● **原文**
----

這里說的“三反”,不是1952年的反貪污、反浪費、反官僚主義,而是“文化大革命”時的所謂“反黨、反社會主義、反毛澤東思想”。我在而立之年有幸躬逢史無前例的“革命”,榮獲“三反分子”的桂冠,蒙受觸及靈魂也觸及皮肉的洗禮,實在是人生難得的際遇。
當年遭難的人很多,但每個人的故事卻是各不相同。我被打成“三反分子”,“罪證”就是造反派從我的辦公室和宿舍抄走的七十多個本子,內有日記、隨筆、文稿、讀書摘記、會議記錄、工作記事等等,恐怕不下一百萬字。與“文革”中許多捕風捉影、牽強附會、無中生有、誣告陷害造成的冤案、假案不同的是,我這個案子按照當時的標準來看是最不冤枉的。白紙黑字,鐵證如山,既用不著內查外調,也用不著別人揭發,僅憑抄獲的那一大堆日記等“罪證”就足以定性了,你還有什么可說的?

----

● **提取資訊**
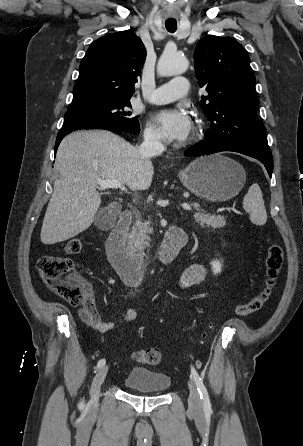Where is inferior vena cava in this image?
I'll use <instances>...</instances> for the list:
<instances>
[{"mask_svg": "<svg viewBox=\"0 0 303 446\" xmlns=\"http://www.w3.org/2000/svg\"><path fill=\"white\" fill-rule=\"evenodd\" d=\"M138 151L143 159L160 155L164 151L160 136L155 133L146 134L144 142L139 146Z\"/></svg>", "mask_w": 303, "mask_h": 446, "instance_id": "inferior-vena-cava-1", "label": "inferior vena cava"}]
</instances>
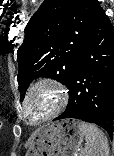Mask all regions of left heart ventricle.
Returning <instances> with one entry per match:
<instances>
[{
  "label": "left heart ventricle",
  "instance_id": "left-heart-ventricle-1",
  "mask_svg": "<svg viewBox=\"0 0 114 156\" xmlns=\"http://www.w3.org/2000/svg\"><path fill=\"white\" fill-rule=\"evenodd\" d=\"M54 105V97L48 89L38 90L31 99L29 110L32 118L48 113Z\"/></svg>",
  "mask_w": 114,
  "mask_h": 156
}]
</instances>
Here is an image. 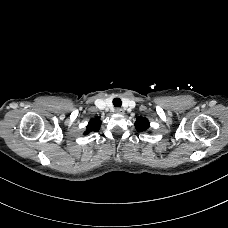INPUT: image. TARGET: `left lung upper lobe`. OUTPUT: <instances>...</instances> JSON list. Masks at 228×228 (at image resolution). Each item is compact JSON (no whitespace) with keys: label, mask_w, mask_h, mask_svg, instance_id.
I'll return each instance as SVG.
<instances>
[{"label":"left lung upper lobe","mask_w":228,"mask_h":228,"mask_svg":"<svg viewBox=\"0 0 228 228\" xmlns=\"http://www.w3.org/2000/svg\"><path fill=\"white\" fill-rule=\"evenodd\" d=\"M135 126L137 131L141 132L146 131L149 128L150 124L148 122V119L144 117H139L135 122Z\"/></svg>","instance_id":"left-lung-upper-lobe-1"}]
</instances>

----

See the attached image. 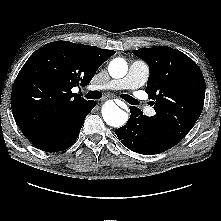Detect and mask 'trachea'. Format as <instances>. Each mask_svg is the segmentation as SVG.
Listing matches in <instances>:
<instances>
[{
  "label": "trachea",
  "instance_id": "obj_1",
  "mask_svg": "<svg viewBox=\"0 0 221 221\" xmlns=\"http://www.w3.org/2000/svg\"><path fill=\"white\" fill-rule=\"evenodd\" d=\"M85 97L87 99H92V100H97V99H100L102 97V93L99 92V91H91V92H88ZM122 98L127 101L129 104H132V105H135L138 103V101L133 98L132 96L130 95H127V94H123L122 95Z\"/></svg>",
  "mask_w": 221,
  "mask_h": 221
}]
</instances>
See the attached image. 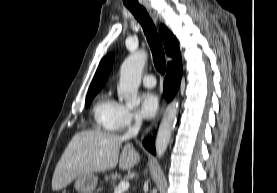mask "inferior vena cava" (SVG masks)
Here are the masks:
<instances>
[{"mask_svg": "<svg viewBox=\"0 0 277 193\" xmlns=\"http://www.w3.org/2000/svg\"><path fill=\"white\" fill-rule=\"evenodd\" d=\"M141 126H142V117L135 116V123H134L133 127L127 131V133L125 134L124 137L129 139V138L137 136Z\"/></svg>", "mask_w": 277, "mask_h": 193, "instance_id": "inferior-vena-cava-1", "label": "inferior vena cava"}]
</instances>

----

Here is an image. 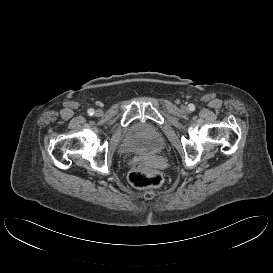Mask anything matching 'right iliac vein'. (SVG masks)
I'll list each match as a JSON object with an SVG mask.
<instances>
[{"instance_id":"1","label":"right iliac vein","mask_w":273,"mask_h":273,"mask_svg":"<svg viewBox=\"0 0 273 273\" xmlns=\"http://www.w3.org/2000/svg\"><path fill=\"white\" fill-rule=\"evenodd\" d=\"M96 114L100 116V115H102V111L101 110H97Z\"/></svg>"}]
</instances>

----

● **任務目標 1**
請照原文抄錄一段文字,從「當年遭難的人很多,但每個人的」開始,到「以定性了,你還有什么可說的?」結束。
● **任務目標 2**
判斷以下陳述是否與原文相符,每項答「是」或「否」,並逐字引用原文中作為依據的文字:(a) 文中所說的「三反」是指1952年的反貪污、反浪費、反官僚主義;(b) 造反派抄走的本子有七十多個;(c) 「我」的案子要經過內查外調才能定性。
上述記錄與原文毫無關聯。

● **完整答案 1**
當年遭難的人很多,但每個人的故事卻是各不相同。我被打成“三反分子”,“罪證”就是造反派從我的辦公室和宿舍抄走的七十多個本子,內有日記、隨筆、文稿、讀書摘記、會議記錄、工作記事等等,恐怕不下一百萬字。與“文革”中許多捕風捉影、牽強附會、無中生有、誣告陷害造成的冤案、假案不同的是,我這個案子按照當時的標準來看是最不冤枉的。白紙黑字,鐵證如山,既用不著內查外調,也用不著別人揭發,僅憑抄獲的那一大堆日記等“罪證”就足以定性了,你還有什么可說的?

● **完整答案 2**
(a) 否:「這里說的“三反”,不是1952年的反貪污、反浪費、反官僚主義」
(b) 是:「從我的辦公室和宿舍抄走的七十多個本子」
(c) 否:「既用不著內查外調,也用不著別人揭發」